Big Phil, though, shrugged off the praise being showered on him for one of his trademark flop shots that set up a birdie at the third.
“I certainly didn’t think it was possible to leave it short of the hole, but I think you are over-estimating that one,” said the American afterwards. “I probably pull it off six times out of ten and this firmer ground is good to get the club to pop back up into the ball and get it to shoot up vertically. It was a good shot, but it probably wasn’t as hard as it looked because the lie was conducive and the wind was helping.”

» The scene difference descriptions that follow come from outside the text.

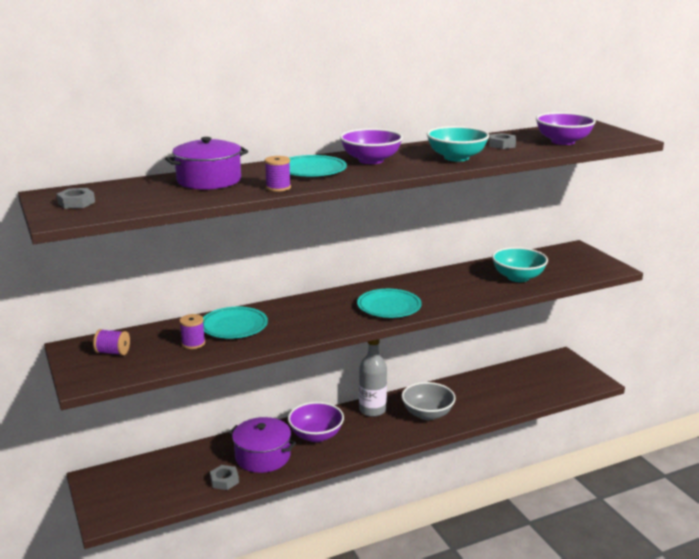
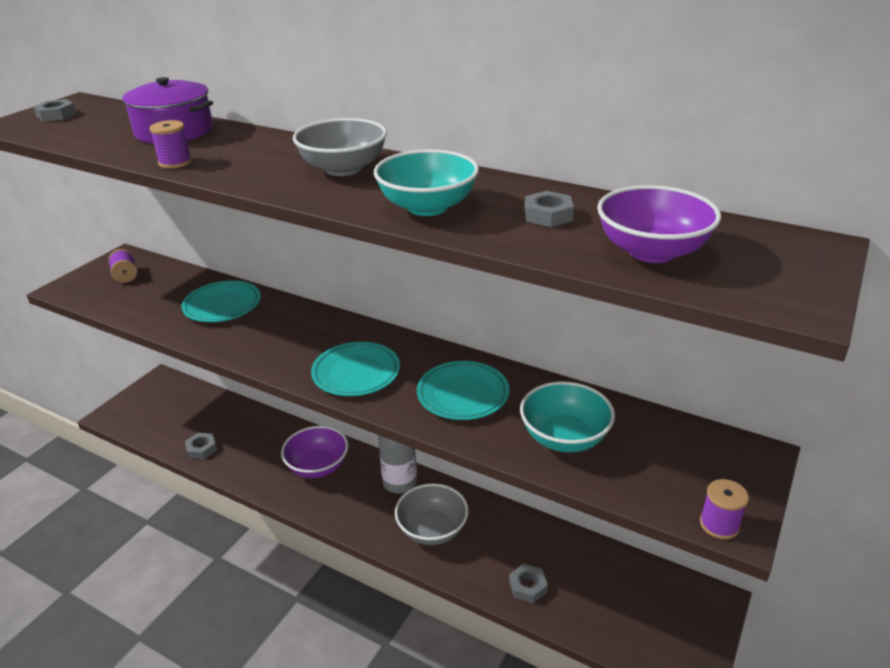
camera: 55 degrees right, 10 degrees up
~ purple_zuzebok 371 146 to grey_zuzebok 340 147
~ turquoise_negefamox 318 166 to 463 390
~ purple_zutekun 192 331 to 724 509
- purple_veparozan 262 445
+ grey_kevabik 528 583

Mickelson will show off his short-game skills today with the leaders in his sights. He’s on eight-under after rounds of 66 and 70 and isn’t just here simply for an Open warm-up or to please the NBC viewers watching the event back home this week. “Hopefully I can make a bit of a move tomorrow but not for their benefit,” said the four-times major winner of the American channel providing live coverage of a European Tour event for the first time. “I want to win the Scottish Open and feel I’m playing well enough to do it. I just need a good round tomorrow to get in the right position.”
For the second day running, he started with a three-putt. “It was one of those rounds that could have gotten away from me as I was a little bit off today,” he admitted. “But I fought hard. I feel I’m hitting good shots and if I can get a hot putter then I can hopefully make up ground.”
Mickelson isn’t the only American in the mix. Peter Uihlein, winner of the Madeira Island Open earlier in the season, now has a bigger prize in his sights. Two-over-par after six holes yesterday, the 23-year-old covered the remaining 12 in eight-under. On 11-under at halfway, he’s just one behind leader Chris Doak along with English duo Matt Southgate (64) and Ross Fisher (65) as well as Dane JB Hansen (65).
Uihlein shared the lead at the same stage in the Irish Open a fortnight ago but fell away in the final two rounds. “It’s about trying to keep putting yourself in contention,” he said after stepping up his bid to become a home of golf winner as well after close friend Brooks Koepka claimed the Scottish Challenge title in Aviemore last month. “Sometimes my mind races too fast so I’ve got to try and slow everything down and work at my own pace.”
Unlike many of the players here this week, Uihlein has played at Royal Aberdeen, where the event is moving in 12 months’ time. Recalling his visit as a member of the US Walker Cup team in 2011, he said: “It was blowing so much then – it was brutal. It will be a much different test to this.”